Однокомнатная их квартирка засияла. Кухня огласилась звуками телепередач, щелканьем пишущей машинки, звоном тарелок, плеском воды, шипением, бульканием жареной и вареной пищи, а Феденька Луняшин стал постепенно забывать ночи и вечера, запустение и недавние слезы, которые он лил когда-то в бессоннице, не в силах переносить тоскливое одиночество.
В ту далекую теперь пору будущее казалось мрачным и не сулящим ему ничего хорошего, страх и отчаяние вселялись в душу, и Феденька не сдерживался, плакал, обливаясь в буквальном смысле слезами, которые только и приносили облегчение.
Все это прошло бесследно, и случайные напоминания о Марине больше не смущали его. Ра же была настолько деликатна, что, обновляя квартиру, меняя занавески, скатерти, постельное белье и прочие мелочи, напоминавшие в той или иной степени о старом быте, она как бы освобождала и себя и мужа от прошлого, тратя на это много сил и денег!
Как будто можно было освободиться от прошлого таким простым и дорогостоящим способом!
Но как бы то ни было, теперь по пятницам, вечерами после
С наслаждением следила Ра за тем выражением на лице мужа, какое появлялось, когда она угощала его за чаем новым тортом, который успевала испечь в духовке, чувствуя себя так, будто человечество в лице доброго Феденьки впервые в своей долгой истории вкушает чудо кулинарного искусства, пропитанное эликсиром жизни.
— Очень и очень, — говорил Феденька, шевеля губами, запорошенными сахарной пудрой. — И что особенно приятно, не переслащен.
— Правда? Я так рада… И главное, готовить его очень просто и быстро.
Когда Ра сидела на деревянном стуле, привалившись к высокой спинке, и смотрела включенный телевизор, она казалась очень большой и сильной. И, как это ни странно, Луняшину было спокойно с ней, то есть он с ней рядом словно бы обретал уверенность, какую, вероятно, чувствуют впечатлительные и пугливые люди, если под боком у них есть надежный человек, способный всегда защитить их от непредвиденной беды. Он хорошо знал силу мышц милой Ра, как он чаще всего называл жену, — силу, которая пришла к ней по наследству от сельских ее предков, от бабушек и прабабушек, управлявшихся с вилами и лопатами наравне с мужиками, таскавшими мешки муки и картошки на жилистых своих спинах. Здоровая эта сила, которой налита была красивая женщина, странным образом успокаивала его. Ему было хорошо с ней, как с большой, сильной и преданной собакой, готовой в клочья разорвать того, кто посмел бы тронуть его. Хотя, конечно, он очень бы удивился и обиделся, если бы кто-нибудь примерно то же самое сказал ему, объясняя таким грубым образом его благостное спокойствие, наступившее в душе спустя два года после развода с первой женой. «Что за глупость вы тут мелете! — возмутился бы он. — Критики!» И был бы, конечно, прав, потому что такие интимные стороны отношений между современными мужчиной и женщиной лучше вообще не затрагивать, чтобы не разрушать остатки мужского самолюбия и непоруганной чести.

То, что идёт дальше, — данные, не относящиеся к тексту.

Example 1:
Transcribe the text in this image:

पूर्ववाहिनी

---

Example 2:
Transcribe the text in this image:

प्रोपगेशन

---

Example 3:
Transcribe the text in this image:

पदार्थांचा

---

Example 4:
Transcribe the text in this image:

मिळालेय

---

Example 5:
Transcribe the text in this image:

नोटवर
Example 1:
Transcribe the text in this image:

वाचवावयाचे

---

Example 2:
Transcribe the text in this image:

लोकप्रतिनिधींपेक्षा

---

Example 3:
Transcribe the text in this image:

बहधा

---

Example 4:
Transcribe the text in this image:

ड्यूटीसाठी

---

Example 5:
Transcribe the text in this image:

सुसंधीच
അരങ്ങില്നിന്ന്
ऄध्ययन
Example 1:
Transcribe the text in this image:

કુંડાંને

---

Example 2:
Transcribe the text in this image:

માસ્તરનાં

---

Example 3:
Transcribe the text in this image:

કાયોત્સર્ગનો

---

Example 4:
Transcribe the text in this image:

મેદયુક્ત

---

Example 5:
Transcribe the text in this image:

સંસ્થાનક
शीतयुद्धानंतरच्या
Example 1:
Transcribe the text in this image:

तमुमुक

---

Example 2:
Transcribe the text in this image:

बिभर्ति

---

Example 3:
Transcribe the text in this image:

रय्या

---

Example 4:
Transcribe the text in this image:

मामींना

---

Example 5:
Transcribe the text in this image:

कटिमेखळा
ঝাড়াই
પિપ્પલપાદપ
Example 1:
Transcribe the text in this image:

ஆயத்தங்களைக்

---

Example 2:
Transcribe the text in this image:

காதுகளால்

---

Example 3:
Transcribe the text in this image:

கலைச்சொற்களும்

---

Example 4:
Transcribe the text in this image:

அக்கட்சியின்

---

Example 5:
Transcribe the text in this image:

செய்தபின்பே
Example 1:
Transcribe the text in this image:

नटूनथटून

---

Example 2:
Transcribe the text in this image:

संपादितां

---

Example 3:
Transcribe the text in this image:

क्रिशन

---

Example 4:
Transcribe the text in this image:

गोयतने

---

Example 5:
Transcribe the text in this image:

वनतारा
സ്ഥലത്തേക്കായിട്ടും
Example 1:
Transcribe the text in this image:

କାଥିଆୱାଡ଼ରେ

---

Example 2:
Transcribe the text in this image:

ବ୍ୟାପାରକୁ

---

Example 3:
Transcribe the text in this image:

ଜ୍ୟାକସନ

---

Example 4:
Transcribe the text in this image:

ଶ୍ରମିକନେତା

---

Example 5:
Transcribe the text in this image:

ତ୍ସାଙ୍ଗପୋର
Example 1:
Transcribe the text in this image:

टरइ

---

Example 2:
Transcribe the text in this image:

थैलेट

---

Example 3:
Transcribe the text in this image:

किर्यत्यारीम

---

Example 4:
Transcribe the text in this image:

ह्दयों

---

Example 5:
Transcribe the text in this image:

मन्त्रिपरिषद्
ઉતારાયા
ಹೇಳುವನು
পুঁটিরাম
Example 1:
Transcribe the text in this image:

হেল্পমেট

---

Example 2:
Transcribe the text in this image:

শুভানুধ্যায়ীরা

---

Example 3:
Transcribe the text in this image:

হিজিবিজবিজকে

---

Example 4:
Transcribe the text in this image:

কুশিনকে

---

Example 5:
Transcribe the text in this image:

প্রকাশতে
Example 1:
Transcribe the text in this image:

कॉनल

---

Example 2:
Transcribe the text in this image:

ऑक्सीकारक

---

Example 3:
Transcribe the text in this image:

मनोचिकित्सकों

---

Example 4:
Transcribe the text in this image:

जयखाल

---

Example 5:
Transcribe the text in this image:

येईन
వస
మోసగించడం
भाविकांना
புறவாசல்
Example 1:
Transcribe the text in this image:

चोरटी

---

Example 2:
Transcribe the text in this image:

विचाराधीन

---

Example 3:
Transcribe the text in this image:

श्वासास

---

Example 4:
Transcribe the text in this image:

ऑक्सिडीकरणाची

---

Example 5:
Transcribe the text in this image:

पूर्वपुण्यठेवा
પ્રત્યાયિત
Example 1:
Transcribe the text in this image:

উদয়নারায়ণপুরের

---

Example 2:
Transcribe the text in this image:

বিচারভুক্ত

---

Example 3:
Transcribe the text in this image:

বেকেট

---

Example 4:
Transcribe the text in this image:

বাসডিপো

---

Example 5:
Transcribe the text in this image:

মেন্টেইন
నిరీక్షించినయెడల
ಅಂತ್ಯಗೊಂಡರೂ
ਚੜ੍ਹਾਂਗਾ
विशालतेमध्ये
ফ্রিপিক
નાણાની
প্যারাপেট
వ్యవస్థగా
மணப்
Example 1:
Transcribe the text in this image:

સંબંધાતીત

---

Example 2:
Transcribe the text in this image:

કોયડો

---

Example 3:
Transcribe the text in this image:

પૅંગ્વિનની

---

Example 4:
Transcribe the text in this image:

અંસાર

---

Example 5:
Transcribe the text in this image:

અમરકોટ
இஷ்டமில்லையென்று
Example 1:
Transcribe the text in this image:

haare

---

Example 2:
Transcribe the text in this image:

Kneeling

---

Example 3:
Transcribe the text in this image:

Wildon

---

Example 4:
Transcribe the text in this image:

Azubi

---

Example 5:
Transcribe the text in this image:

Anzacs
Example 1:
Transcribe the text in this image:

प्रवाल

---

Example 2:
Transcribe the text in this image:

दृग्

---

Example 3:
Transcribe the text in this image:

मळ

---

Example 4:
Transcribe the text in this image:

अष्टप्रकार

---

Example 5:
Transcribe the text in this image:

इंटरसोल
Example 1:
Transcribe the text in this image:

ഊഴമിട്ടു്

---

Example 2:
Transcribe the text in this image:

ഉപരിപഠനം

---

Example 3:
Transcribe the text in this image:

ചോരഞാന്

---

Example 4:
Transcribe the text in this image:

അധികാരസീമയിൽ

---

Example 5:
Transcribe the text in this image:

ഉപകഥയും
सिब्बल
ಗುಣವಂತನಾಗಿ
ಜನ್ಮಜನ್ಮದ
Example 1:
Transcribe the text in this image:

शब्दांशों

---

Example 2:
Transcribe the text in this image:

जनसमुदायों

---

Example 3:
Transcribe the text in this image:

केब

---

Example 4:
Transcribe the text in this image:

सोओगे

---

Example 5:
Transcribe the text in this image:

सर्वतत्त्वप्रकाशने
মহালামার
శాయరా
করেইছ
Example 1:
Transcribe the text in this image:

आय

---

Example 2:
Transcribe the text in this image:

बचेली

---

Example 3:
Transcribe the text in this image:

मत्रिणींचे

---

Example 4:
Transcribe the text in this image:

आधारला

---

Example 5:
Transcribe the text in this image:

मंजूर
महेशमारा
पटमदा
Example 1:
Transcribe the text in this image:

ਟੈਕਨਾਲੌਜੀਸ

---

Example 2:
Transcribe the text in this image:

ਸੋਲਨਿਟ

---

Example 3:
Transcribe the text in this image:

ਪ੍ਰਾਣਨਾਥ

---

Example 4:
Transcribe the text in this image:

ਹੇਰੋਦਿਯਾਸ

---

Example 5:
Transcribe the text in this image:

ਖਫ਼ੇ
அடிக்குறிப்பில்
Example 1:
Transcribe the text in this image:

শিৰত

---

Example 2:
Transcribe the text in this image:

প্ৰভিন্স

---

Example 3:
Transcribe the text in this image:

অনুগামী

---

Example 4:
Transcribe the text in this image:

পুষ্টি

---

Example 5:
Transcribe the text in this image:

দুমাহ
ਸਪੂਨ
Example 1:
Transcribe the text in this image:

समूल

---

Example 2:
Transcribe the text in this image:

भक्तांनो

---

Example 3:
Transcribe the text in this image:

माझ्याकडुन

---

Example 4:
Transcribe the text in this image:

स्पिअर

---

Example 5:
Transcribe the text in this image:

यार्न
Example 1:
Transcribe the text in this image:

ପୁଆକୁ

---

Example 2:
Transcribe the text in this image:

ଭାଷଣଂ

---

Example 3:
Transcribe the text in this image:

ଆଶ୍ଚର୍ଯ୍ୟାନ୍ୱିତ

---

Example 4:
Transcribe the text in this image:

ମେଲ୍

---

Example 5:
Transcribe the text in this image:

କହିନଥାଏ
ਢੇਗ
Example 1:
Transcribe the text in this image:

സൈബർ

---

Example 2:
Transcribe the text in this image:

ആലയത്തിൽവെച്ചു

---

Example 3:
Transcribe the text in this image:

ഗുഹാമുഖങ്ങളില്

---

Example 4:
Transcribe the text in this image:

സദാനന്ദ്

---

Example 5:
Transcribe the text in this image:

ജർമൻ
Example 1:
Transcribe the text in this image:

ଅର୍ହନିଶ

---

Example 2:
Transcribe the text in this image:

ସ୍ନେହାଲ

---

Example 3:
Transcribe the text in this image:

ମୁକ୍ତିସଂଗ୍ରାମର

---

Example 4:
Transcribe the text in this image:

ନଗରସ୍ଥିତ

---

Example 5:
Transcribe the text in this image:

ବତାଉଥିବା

Но и то надо сказать, что после замужества Ра заметно приосанилась, окрепла, раздалась в теле, большие и красивые ее руки с еле приметными тенями ветвистых сосудов под золотисто-светлой кожей приобрели ту женственную мягкость и эластичность, какая всегда отличает руки женщины-труженицы от холеной хилости праздных рук, как отличается рабочий инструмент, поблескивающий теплым стертым металлом, от прессованной и безукоризненно чистой нетронутости завалявшегося без дела инструмента. А руки у нее были сильные, как у пианистки, работа в машинописном бюро требовала напряжения ничуть не меньшего, чем ежедневные упражнения за клавишами рояля.
Одежда будто бы лопалась на ней и, наверное, лопнула, если бы не сверхпрочная ткань, но сказать о Ра, что она излишне толста, никак нельзя было. Совсем недавно ее можно было бы сравнить с нераспустившимся бутоном невиданного цветка, который не сегодня завтра должен распуститься. И он наконец распустился, высвободив лепестки, вчера еще распиравшие тугую чашечку, обнимавшую нежнейшую и могучую красоту, которая с таинственной упругостью завершенных своих форм открылась во всей своей прелести под солнцем.